Herkese selamlar! Bugün, sizlere benim pek dinlemediğim ama denk geldiğim zaman da büyük bir özveri ile dinlediğim Progressive Black Metal’den bir albüm sunacağım. Progressive Black Metal’i dinlemek öyle kolay bir etkinlik değil. Progressive Metal’deki bütün o melodik çeşitlemelerin, teknik gösterilerin, ambiyansın blast beatlerle buluşmasını dinlemek ve sindirmek kolay değil. O yüzden de nadiren böyle albümlere denk geliyor olmam da bir yandan da iyi tabi. En azından hakkını vererek dinliyorum. Bugün de ABD’de kalıyoruz. İlginç bir şekilde bu Progressive Black Metal grubunu dinlemeden önce İsveç veya başka bir nordik ülkeden olacağını düşünmüştüm. ABD’den de son yıllarda gerçekten çok iyi oluşumlar çıkıyor. Özellikle ekstrem türlerin etkisine bu ülkedeki genç arkadaşlar de girmiş durumda. “Tómarúm”, 2017 yılında kurulmuş bir grup. Black Metal’i kendi virtüözlükleri ile birleştirmek istemiş grubumuz. Bunu da bu yıl çıkan albümü “Beyond Obsidian Euphoria”dan dinlediğim kadarıyla gayet niş ve iyi bir şekilde beceriyor. Albümü dinlemeye başlamadan önce grup hakkında hiçbir fikrim yoktu. Ne tür müzik icra ettiğini bilmiyordum. Albümün ilk şarkısında hemen olayı çözdüm tabi ki. Progressive Metal bir defa vardı. Fakat diğer taraftan Melodic Death Metal, Technical Death Metal öğeleri de yine bu albümün geneline yayılmış durumda. Bu yüzden de her bir şarkıya dikkat ederek dinlemem gerekiyordu ve ben de öyle yaptım.
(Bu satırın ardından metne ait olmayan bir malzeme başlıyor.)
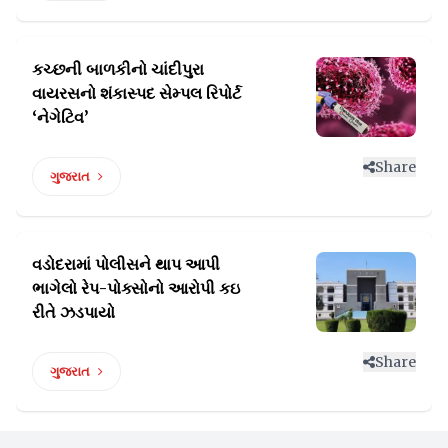
કચ્છની બાળકીનો ચાંદીપુરા
વાયરસનો શંકાસ્પદ
સેમ્પલ રિપોર્ટ
‘નેગેટિવ’
Share
ગુજરાત
વડોદરામાં પોલીસને થાપ આપી
ભાગેલો રેપ-પોક્સોનો
આરોપી કઇ
રીતે ઝડપાયો
Share
ગુજરાત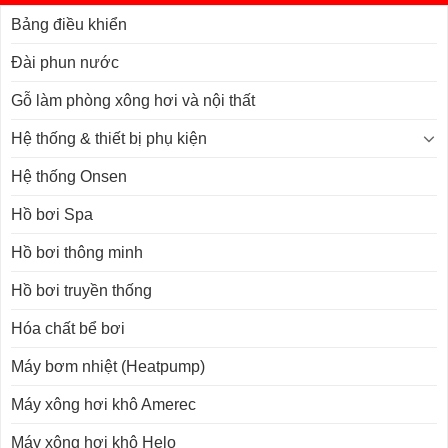
Bảng điều khiển
Đài phun nước
Gỗ làm phòng xông hơi và nội thất
Hệ thống & thiết bị phụ kiện
Hệ thống Onsen
Hồ bơi Spa
Hồ bơi thông minh
Hồ bơi truyền thống
Hóa chất bể bơi
Máy bơm nhiệt (Heatpump)
Máy xông hơi khô Amerec
Máy xông hơi khô Helo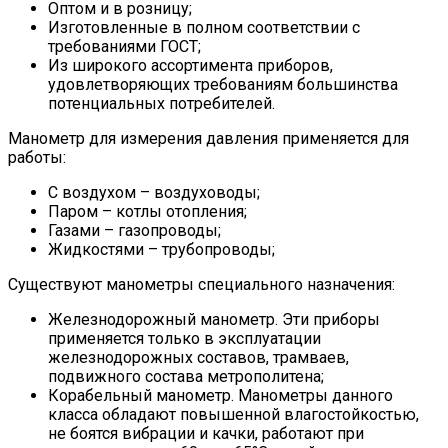
Оптом и в розницу;
Изготовленные в полном соответствии с
требованиями ГОСТ;
Из широкого ассортимента приборов,
удовлетворяющих требованиям большинства
потенциальных потребителей.
Манометр для измерения давления применяется для
работы:
С воздухом – воздуховоды;
Паром – котлы отопления;
Газами – газопроводы;
Жидкостями – трубопроводы;
Существуют манометры специального назначения:
Железнодорожный манометр. Эти приборы
применяется только в эксплуатации
железнодорожных составов, трамваев,
подвижного состава метрополитена;
Корабельный манометр. Манометры данного
класса обладают повышенной влагостойкостью,
не боятся вибрации и качки, работают при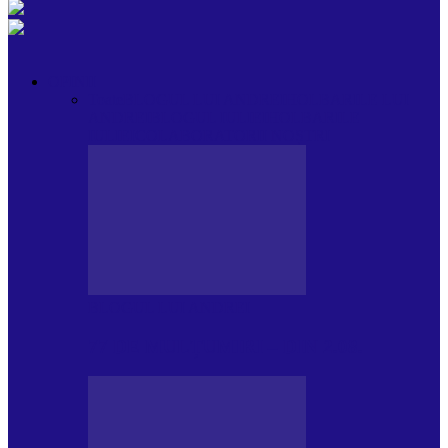
OPINII
Toate
BLOGUL LUI ANDREI
HOLBARILE LUI
ANDREI
BLOGUL IULIEI
HOLBARILE
IULIEI
COLABORATORII NOȘTRI
BLOGUL LUI ANDREI
77 DE MULȚUMIRI – DIN 2.08.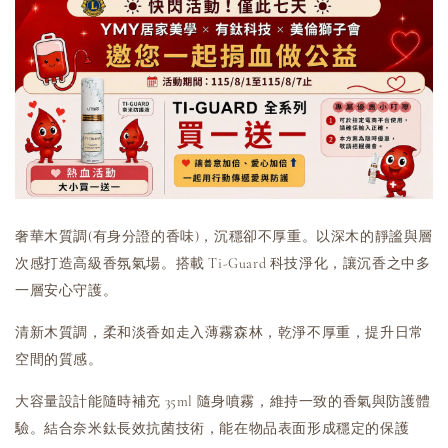
奢華木質調(有身分證的香味)，沉穩卻不厚重。以深木的靜謐與層
次感打造高級香氛氣場。搭載 Ti-Guard 科技淨化，讓沉香之中多
一層安心守護。
清新木質調，柔和淡香如走入薄霧森林，乾淨不厚重，提升日常
空間的質感。
大容量設計能隨時補充 35ml 隨身噴霧，維持一致的香氣與防護體
驗。結合奈米鈦長效抗菌技術，能在物品表面形成穩定的保護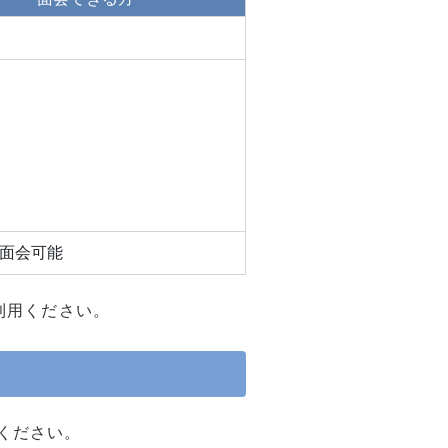
面会可能
利用ください。
ください。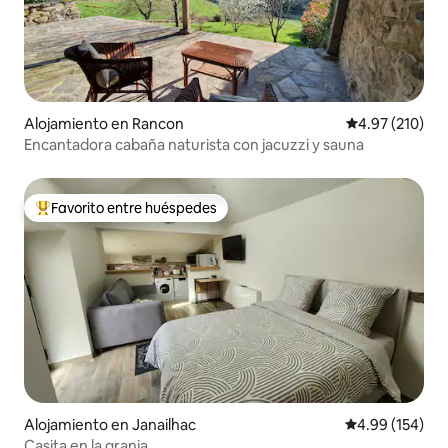
Alojamiento en Rancon
Calificación p
4.97 (210)
Encantadora cabaña naturista con jacuzzi y sauna
Favorito entre huéspedes
Favorito entre huéspedes preferido
Alojamiento en Janailhac
Calificación pr
4.99 (154)
Casita en la granja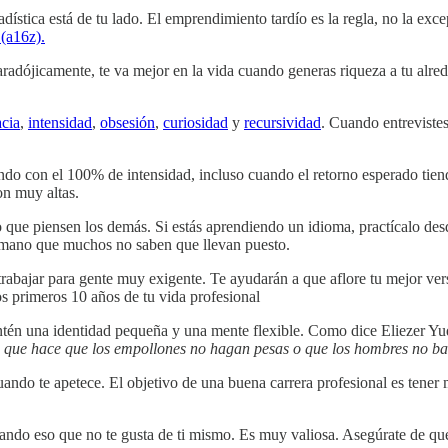
stica está de tu lado. El emprendimiento tardío es la regla, no la exc
(a16z).
 Paradójicamente, te va mejor en la vida cuando generas riqueza a tu alr
cia
,
intensidad
,
obsesión
,
curiosidad
y
recursividad
. Cuando entreviste
do con el 100% de intensidad, incluso cuando el retorno esperado tiende
on muy altas.
lo que piensen los demás. Si estás aprendiendo un idioma, practícalo de
 mano que muchos no saben que llevan puesto.
trabajar para gente muy exigente. Te ayudarán a que aflore tu mejor ver
s primeros 10 años de tu vida profesional
antén una identidad pequeña y una mente flexible. Como dice Eliezer Y
a que hace que los empollones no hagan pesas o que los hombres no ba
 cuando te apetece. El objetivo de una buena carrera profesional es tener
ndo eso que no te gusta de ti mismo. Es muy valiosa. Asegúrate de que 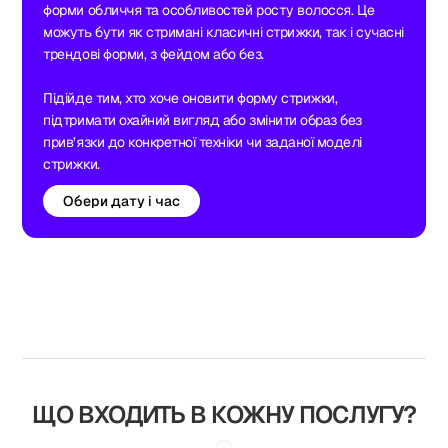
форми обличчя та особливостей росту волосся. Це
можуть бути як стримані класичні стрижки, так і сучасні
трендові форми, з фейдом або без.
Підійде тим, хто хоче оновити форму стрижки,
підтримати охайний вигляд або змінити образ без
прив’язки до конкретної техніки чи заданої моделі
стрижки.
Обери дату і час
ЩО ВХОДИТЬ В КОЖНУ ПОСЛУГУ?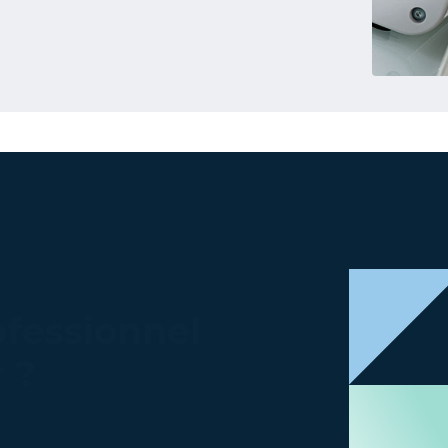
ofessionnel
 ?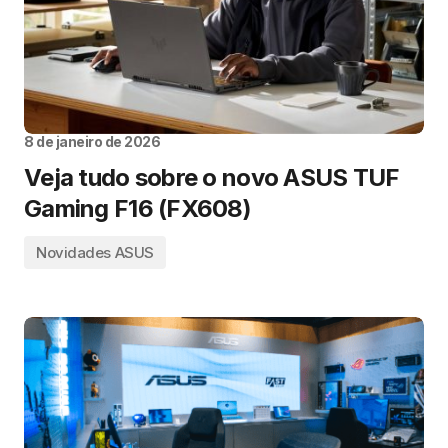
8 de janeiro de 2026
Veja tudo sobre o novo ASUS TUF
Gaming F16 (FX608)
Novidades ASUS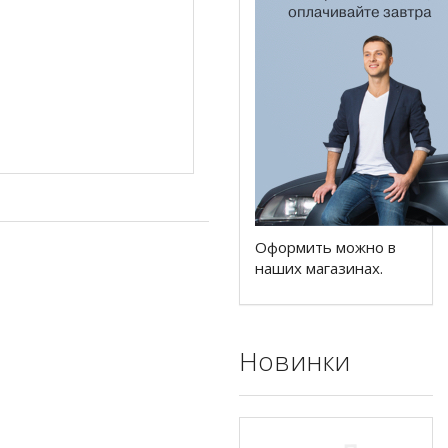
Оформить можно в
наших магазинах.
Новинки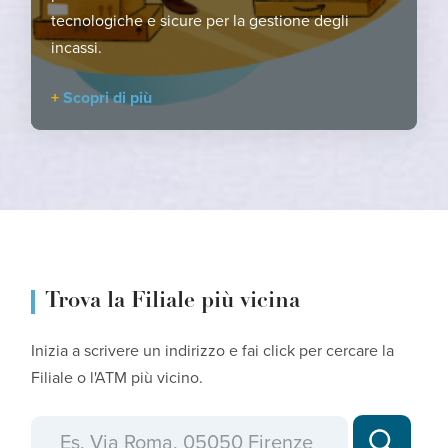
tecnologiche e sicure per la gestione degli
incassi.
Scopri di più
Trova la Filiale più vicina
Inizia a scrivere un indirizzo e fai click per cercare la
Filiale o l'ATM più vicino.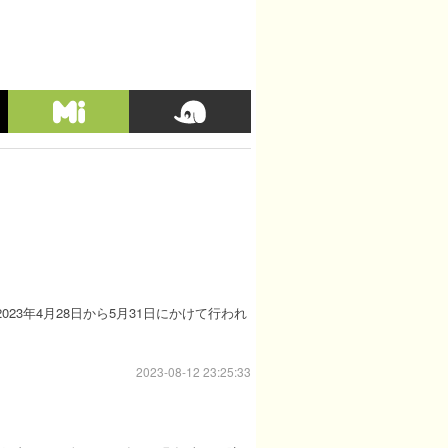
23年4月28日から5月31日にかけて行われ
2023-08-12 23:25:33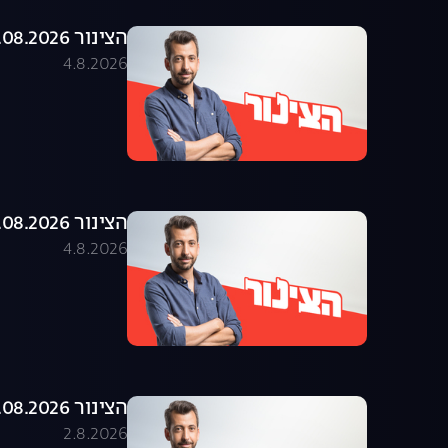
הצינור 04.08.2026 - התוכנית המלאה
4.8.2026
הצינור 03.08.2026 - התוכנית המלאה
4.8.2026
הצינור 02.08.2026 - התוכנית המלאה
2.8.2026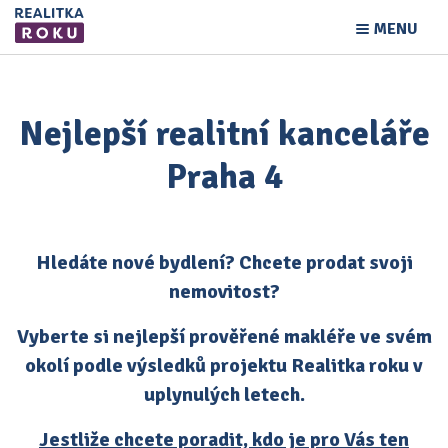
MENU
Nejlepší realitní kanceláře
Praha 4
Hledáte nové bydlení? Chcete prodat svoji
nemovitost?
Vyberte si nejlepší prověřené makléře ve svém
okolí podle výsledků projektu Realitka roku v
uplynulých letech.
Jestliže chcete poradit, kdo je pro Vás ten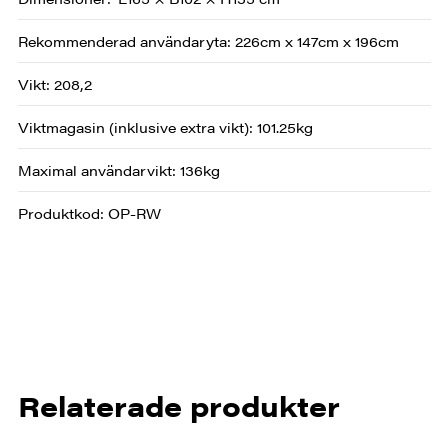
Rekommenderad användaryta: 226cm x 147cm x 196cm
Vikt: 208,2
Viktmagasin (inklusive extra vikt): 101.25kg
Maximal användarvikt: 136kg
Produktkod: OP-RW
Relaterade produkter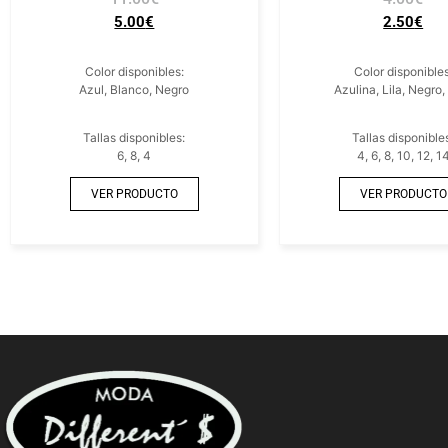
5.00
€
2.50
€
Color disponibles:
Color disponibles
Azul, Blanco, Negro
Azulina, Lila, Negro,
Tallas disponibles:
Tallas disponible
6, 8, 4
4, 6, 8, 10, 12, 1
VER PRODUCTO
VER PRODUCTO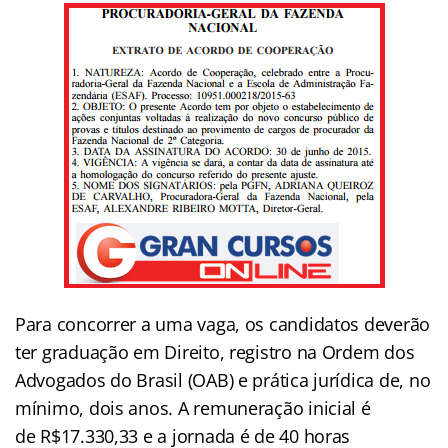
Para concorrer a uma vaga, os candidatos deverão
ter graduação em Direito, registro na Ordem dos
Advogados do Brasil (OAB) e prática jurídica de, no
mínimo, dois anos. A remuneração inicial é
de R$17.330,33 e a jornada é de 40 horas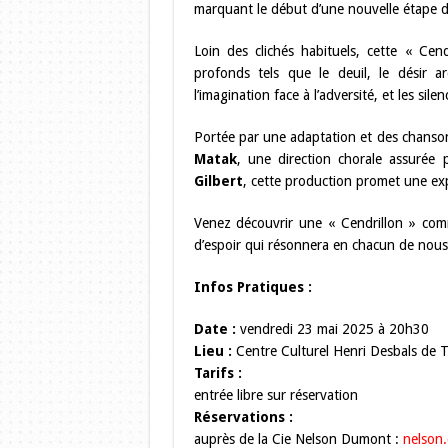
marquant le début d’une nouvelle étape de
Loin des clichés habituels, cette « Cend
profonds tels que le deuil, le désir a
l’imagination face à l’adversité, et les si
Portée par une adaptation et des chanso
Matak
, une direction chorale assurée
Gilbert
, cette production promet une exp
Venez découvrir une « Cendrillon » comm
d’espoir qui résonnera en chacun de nous
Infos Pratiques :
Date :
vendredi 23 mai 2025 à 20h30
Lieu :
Centre Culturel Henri Desbals de 
Tarifs :
entrée libre sur réservation
Réservations :
auprès de la Cie Nelson Dumont :
nelson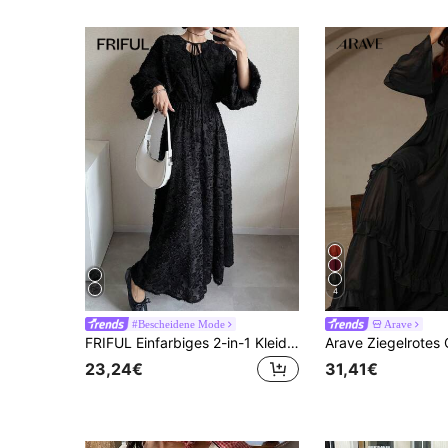
4
#Bescheidene Mode
Arave
FRIFUL Einfarbiges 2-in-1 Kleid mit strukturiertem Stoff, Bindegürtel, weitem Rocksaum, lässiges Sommerkleid
23,24€
31,41€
Yaklaşık 70 dakikalık bir albümü iki kere baştan sona kadar dinledim. Her bir dinlemeyi de iki güne böldüm. Böylesi albümleri hem grubun diskografisi içinde hem de başka albümlerle karşılaştırmak bana pek anlamlı gelmiyor. Çünkü böylesi albümlerde ben hiçbir zaman bir maneviyat veya bir ruh bulamıyorum. Odak noktası her zaman müzisyenlerin ne derece dehşetengiz besteler yaptığı ve virtüözlük kalitelerini ne derece üst seviyede gösterdikleri oluyor. Bu yüzden içselleştirebildiğim albümler olmuyor bu tarz albümler. Tomarum’un vizyonuna baktığımda grubun aslında maneviyata önem verdiğini görüyorum. Fakat icra edilen müziğin tinsel bağlamda doğrusal bir sentezi söz konusu değil. Bazı şarkıların, bazı partisyonlarında bu içe hitap etmeyi hissediyorsunuz. Fakat genel olarak albümün her bir sekansında bu var diyemem. En azından bana geçen bir şey olmadı. Fakat bu albüme müzikal yönden baktığımızda ise çok dolu bir paket olduğunu gönül rahatlığı ile söyleyebilirim. Akustik gitarlar, elektrik gitarlar, viyola, keman, klavye, atmosferik tınılar, şahane davul çeşitlemeleri, bas gitarın her şarkıdaki şımarık davranışları derken bütünüyle bir müzik sefası çekiyorsunuz. Albümü ilk dinlememden sonra gerçekten kendimi çok iyi hissettim. İstediğim düzeydeki kalite bu. İçinde “Opeth, Dream Theater, Leprous” benzeri teknik ve progresif öğeler barındıran fakat diğer taraftan da modern Black Metal’in o sert ve görkemli iskeletini de bizlere gösteren, çok güzide bir albüm olmuş Beyond Obsidian Euphoria. Yılın en iyi işlerinden biri olarak gönül rahatlığı ile gösterebilirim. Yılın en iyi albümlerinden biri olur mu onu şimdilik bilmiyorum.


ABD'li Tomarum, Beyond Obsidian Euphoria ile çok iyi bir iş ortaya koymuş. Albümü kendinizi vererek dinlemeniz lazım. Güzel bir kulaklıkla, orta ses seviyesinde her bir şarkının tadını çıkararak dinleyin derim. Bir sonraki yazıda görüşmek üzere, hoşça kalın!